REQUIREMENT. Copy the text read from each of the records word for word, leaving out the pictures.

INFORMATION SHOWN.
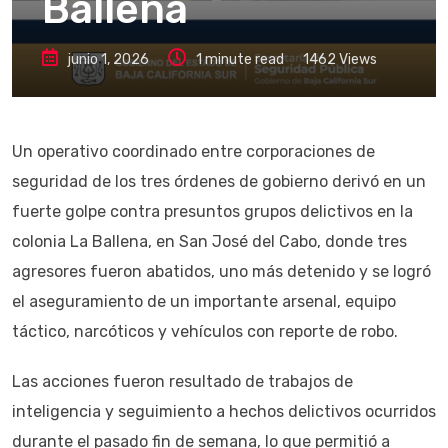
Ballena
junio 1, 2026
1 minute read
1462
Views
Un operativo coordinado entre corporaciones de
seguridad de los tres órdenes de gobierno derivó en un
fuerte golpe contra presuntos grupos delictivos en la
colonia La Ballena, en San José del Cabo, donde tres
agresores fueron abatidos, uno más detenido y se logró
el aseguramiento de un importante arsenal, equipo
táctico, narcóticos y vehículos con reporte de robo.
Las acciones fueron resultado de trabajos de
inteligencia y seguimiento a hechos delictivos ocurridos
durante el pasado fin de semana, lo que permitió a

REPLY TO THE EXERCISE.
Ballena
junio 1, 2026
1 minute read
1462
Views
Un operativo coordinado entre corporaciones de
seguridad de los tres órdenes de gobierno derivó en un
fuerte golpe contra presuntos grupos delictivos en la
colonia La Ballena, en San José del Cabo, donde tres
agresores fueron abatidos, uno más detenido y se logró
el aseguramiento de un importante arsenal, equipo
táctico, narcóticos y vehículos con reporte de robo.
Las acciones fueron resultado de trabajos de
inteligencia y seguimiento a hechos delictivos ocurridos
durante el pasado fin de semana, lo que permitió a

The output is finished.